DESCRIPTION OF THE TASK: Write out the yeast-free bread passage word for word, starting at the words "Although The Bread" and stopping after "encourage a rise.".

TEXT:
__________
And what could be more different than doing away with a vital baking ingredient? Paul Hollywood would lose his nut.
Biting into one of Hruskova’s yeast-free baguettes, I’m expecting a flat flavour. But the dough is pillowy and has a pleasing, slightly sour taste to it. This is good bread. Who needs yeast?
“It’s going back to basics with flour, water, and salt. We don’t add any yeast whatsoever,” Hruskova stresses. “We’re very strict about this.”
Although The Bread Station’s pastries and cakes do use yeast (their cinnamon bun game is on point), all of the bread is fungus-free.
I’m keen to know Hruskova’s secret to making the bread rise.
“We start with a biga, which is a rye and water pre-fermentation that we have going in a tank with arms and a propeller to keep it stirring,” says Hruskova. “It’s a bit like a sourdough starter, but we refresh it all the time so you don’t keep it and take a bit at a time like with sourdough.”
He explains that at every stage of the bread-making process, this concoction is added to the mix to encourage a rise.
__________
EXTRACTED MATERIAL:
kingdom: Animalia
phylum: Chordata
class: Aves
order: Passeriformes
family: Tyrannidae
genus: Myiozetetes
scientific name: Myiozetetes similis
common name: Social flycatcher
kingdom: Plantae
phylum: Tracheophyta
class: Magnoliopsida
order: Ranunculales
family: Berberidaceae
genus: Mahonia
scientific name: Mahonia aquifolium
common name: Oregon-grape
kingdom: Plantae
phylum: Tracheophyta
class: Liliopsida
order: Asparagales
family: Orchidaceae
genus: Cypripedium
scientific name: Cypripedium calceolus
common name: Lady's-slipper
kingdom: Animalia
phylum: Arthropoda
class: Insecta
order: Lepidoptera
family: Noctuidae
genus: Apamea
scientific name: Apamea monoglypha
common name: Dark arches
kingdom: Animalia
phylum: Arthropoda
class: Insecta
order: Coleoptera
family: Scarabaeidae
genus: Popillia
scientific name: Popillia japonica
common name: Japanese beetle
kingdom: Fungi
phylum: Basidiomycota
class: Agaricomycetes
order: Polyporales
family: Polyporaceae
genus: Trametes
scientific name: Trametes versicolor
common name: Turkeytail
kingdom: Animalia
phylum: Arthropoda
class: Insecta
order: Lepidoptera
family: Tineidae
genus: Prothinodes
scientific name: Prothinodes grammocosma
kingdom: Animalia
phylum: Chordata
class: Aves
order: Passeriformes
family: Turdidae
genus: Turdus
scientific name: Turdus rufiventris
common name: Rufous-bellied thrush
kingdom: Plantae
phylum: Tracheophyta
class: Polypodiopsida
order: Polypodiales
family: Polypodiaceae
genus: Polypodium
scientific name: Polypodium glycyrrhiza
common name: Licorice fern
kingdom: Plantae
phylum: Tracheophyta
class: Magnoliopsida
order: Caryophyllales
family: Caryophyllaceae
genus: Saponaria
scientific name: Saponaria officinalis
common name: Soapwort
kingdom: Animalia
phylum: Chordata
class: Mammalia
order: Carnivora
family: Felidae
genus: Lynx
__________
RESPONSE TO THE TASK:
Although The Bread Station’s pastries and cakes do use yeast (their cinnamon bun game is on point), all of the bread is fungus-free.
I’m keen to know Hruskova’s secret to making the bread rise.
“We start with a biga, which is a rye and water pre-fermentation that we have going in a tank with arms and a propeller to keep it stirring,” says Hruskova. “It’s a bit like a sourdough starter, but we refresh it all the time so you don’t keep it and take a bit at a time like with sourdough.”
He explains that at every stage of the bread-making process, this concoction is added to the mix to encourage a rise.